EXCERPT:

Invalid methodology
Reference
O’Donnell MJ, Mente A, Rangarajan S, McQueen MJ, Wang X, Liu L, et al. for the PURE Investigators
Urinary sodium and potassium excretion, mortality, and cardiovascular events.
New Engl J Med 371, 612–23 (2014).
Claim
Obtained morning fasting urine samples from 101,945 persons taking part in the Prospective Urban Rural Epidemiology (PURE) study, a cohort study that enrolled and followed up 156,424 persons, aged 37–70 years from 628 rural and urban communities in 17 low-middle-and high-income countries. Salt intake was inferred
from estimated 24h urinary sodium excretion calculated with the Kawasaki formula applied to a morning fasting urine sample. They recorded all-cause and major CV deaths for a mean follow-up of 3.7 years. A composite outcome occurred in 3,317 participants. There was a J-shaped association between estimated sodium excretion and CV events: a higher estimated sodium excretion of >7 g (>17.5 g of salt) per day was associated with increased risks of death and major CV events, with a stronger effect among people with ‘hypertension’. On the other hand, an estimated sodium excretion that was below 3 g (7.5 g of salt) per day was also associated with an increased risk of the composite outcome.
Critique
The estimated sodium excretion using morning fasting spot urines with Kawasaki or other equations is unreliable and biased, as demonstrated by several studies, [1-2-3-4] including validations within the PURE study [5-6].

(Stored dataset items)
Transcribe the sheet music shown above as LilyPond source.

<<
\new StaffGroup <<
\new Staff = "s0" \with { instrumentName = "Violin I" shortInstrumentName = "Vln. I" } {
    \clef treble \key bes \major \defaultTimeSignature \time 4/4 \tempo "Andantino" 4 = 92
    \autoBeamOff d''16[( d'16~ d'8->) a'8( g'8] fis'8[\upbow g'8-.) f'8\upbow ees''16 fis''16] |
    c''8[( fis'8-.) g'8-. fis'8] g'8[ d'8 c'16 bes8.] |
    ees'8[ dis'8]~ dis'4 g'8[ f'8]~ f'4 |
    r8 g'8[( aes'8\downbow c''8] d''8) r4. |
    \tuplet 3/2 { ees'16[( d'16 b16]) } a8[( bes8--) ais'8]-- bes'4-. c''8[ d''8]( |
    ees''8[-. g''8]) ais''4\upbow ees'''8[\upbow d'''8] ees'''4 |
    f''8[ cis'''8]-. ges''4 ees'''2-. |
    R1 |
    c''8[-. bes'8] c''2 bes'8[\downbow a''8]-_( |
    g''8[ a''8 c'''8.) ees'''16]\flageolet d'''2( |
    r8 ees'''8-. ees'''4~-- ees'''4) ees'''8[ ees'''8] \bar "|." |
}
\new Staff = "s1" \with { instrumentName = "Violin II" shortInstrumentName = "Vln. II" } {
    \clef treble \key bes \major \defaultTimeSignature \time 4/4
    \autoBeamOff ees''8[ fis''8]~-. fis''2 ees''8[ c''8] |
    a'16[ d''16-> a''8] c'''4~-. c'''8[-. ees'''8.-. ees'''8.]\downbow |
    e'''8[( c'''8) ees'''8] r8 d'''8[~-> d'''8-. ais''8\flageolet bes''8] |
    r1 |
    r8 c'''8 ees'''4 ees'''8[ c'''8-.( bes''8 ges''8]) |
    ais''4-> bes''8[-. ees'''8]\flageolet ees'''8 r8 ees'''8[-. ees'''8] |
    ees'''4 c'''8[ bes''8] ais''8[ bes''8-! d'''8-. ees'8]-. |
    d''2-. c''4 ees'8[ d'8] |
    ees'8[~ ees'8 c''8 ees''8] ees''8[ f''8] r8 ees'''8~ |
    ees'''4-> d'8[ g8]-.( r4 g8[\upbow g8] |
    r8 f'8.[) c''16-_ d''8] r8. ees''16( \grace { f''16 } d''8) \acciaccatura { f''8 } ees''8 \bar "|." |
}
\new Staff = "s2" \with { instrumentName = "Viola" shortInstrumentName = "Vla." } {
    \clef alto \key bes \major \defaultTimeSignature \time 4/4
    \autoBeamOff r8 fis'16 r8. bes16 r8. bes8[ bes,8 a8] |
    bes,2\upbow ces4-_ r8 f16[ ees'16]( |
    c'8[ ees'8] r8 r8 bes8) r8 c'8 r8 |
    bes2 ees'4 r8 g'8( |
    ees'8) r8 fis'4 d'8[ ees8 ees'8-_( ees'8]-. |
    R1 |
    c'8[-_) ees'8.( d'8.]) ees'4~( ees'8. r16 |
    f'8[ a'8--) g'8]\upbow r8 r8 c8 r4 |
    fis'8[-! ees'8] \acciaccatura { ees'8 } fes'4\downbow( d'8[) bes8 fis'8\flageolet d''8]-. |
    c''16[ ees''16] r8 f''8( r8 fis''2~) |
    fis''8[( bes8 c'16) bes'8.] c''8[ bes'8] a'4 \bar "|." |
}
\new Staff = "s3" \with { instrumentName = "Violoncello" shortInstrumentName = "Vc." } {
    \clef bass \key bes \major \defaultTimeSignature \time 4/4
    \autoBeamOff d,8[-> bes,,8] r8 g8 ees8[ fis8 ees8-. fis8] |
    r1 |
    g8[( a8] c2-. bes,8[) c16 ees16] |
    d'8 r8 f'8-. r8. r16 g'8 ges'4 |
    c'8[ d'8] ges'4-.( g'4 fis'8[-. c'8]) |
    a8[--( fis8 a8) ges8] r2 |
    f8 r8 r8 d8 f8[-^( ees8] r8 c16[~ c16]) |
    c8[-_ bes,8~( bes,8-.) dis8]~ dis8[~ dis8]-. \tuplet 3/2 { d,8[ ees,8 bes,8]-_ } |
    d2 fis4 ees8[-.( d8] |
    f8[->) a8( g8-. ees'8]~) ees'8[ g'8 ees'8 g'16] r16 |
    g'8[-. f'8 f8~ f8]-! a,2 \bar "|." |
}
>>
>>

REQUIRED ACTIONS:
**A)** According to the critique of the urinary sodium study, what mean follow-up period was used for recording deaths?
**B)** Repeat the passage from the critique of the urinary sodium study, beginning at the words "Invalid methodology" and stopping after "371, 612–23 (2014).".

SOLUTIONS TO EACH TASK:
**A)** A mean follow-up of 3.7 years.

**B)**
Invalid methodology
Reference
O’Donnell MJ, Mente A, Rangarajan S, McQueen MJ, Wang X, Liu L, et al. for the PURE Investigators
Urinary sodium and potassium excretion, mortality, and cardiovascular events.
New Engl J Med 371, 612–23 (2014).